To address the problems of simple spinlocks, researchers have designed more advanced locks.

  • Queueing Lock (MCS Lock):
    The MCS lock avoids global contention by having each waiting thread spin on a local variable.

    • Data Structure: The lock maintains a queue (can be implicit). Each thread wanting to acquire the lock creates its own node (containing a locked flag) and uses an atomic operation to add this node to the tail of the queue.
    • Workflow:
      1. Acquiring the lock: If the queue is empty, the current thread acquires the lock directly. Otherwise, it sets the next pointer of its predecessor's node to point to itself and then spins on its own node's locked flag (waiting).
      2. Releasing the lock: When a thread releases the lock, it checks if there is a successor node waiting. If so, it wakes up the successor thread by modifying its locked flag (typically setting it to 0).
    • Advantages: Each thread spins on a different memory address, eliminating the cache line "ping-pong effect" of "test-and-test-and-set" locks, resulting in excellent scalability.
  • Reader-Writer Locks:
    Designed for "read-mostly" scenarios, reader-writer locks allow multiple readers to enter the critical section simultaneously, but writers require exclusive access.

    • Implementation Idea: The lock internally maintains a reader counter and a writer flag. To acquire a read lock, the reader count is incremented if there is no writer. To acquire a write lock, it must wait until there are no readers and no writer.
    • Challenge: To avoid writer "starvation" (where new readers continuously acquire the lock, preventing a writer from ever getting it). Fair reader-writer locks implement a mechanism to block new readers from acquiring the lock when a writer is waiting.

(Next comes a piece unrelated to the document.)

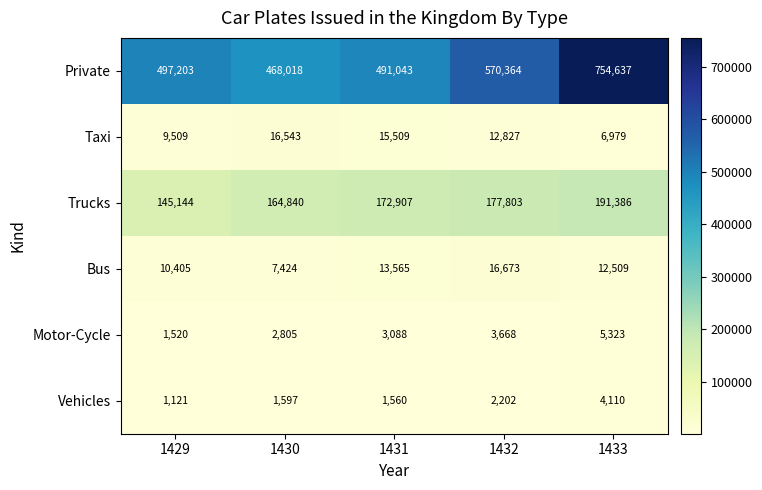

What is the difference between the highest and lowest values at 1432?

568162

5. Memory Barriers: Ensuring Instruction Execution Order

In multiprocessor systems, compilers and CPUs perform instruction reordering for performance. This can lead to a very counterintuitive result: even if you use locks correctly, the code execution order might still be wrong.

  • Problem Example:

    // Thread A (executing on CPU A)
    data = 42;  // 1. Write data
    flag = 1;   // 2. Set flag, indicating data is ready
    
    // Thread B (executing on CPU B)
    while (flag == 0); // 3. Wait for flag to be ready
    print(data);       // 4. Read data
    

    Logically, when thread B executes print(data), data should already be 42. However, due to reordering, CPU A might execute flag=1 before data=42 (because these two write operations are independent). Simultaneously, CPU B's cache might have the updated flag but an old value for data. The result is that thread B prints uninitialized data.

  • Solution: Use memory barriers.

    • Write Barrier: Ensures that all write operations before the barrier become visible to other CPUs before any write operation after the barrier. Inserting a write barrier before flag=1 in Thread A guarantees that the result of data=42 is seen by other CPUs before flag=1.
    • Read Barrier: Ensures that all read operations after the barrier are executed after any read operation before the barrier. Inserting a read barrier before print(data) in Thread B guarantees that the latest flag value is read before reading data.

Summary

Multiprocessor synchronization is a complex and profound topic. Its core aspects are:

  1. Foundation: Relying on atomic operations (like CAS) provided by hardware to build the basic units of mutual exclusion.
  2. Evolution: Starting from simple spinlocks, to address their performance bottlenecks, more advanced locks like the MCS lock were developed, improving scalability by changing how the wait queue is organized.
  3. Extension: Designing variants like reader-writer locks based on access pattern (read/write) specificity to increase concurrency.
  4. Guarantee: Using memory barriers to enforce constraints on memory access order. This is key to ensuring program correctness in multiprocessor environments and is typically encapsulated within lock API implementations.

Understanding these mechanisms helps us write system software that is both correct and efficient in today's multi-core era.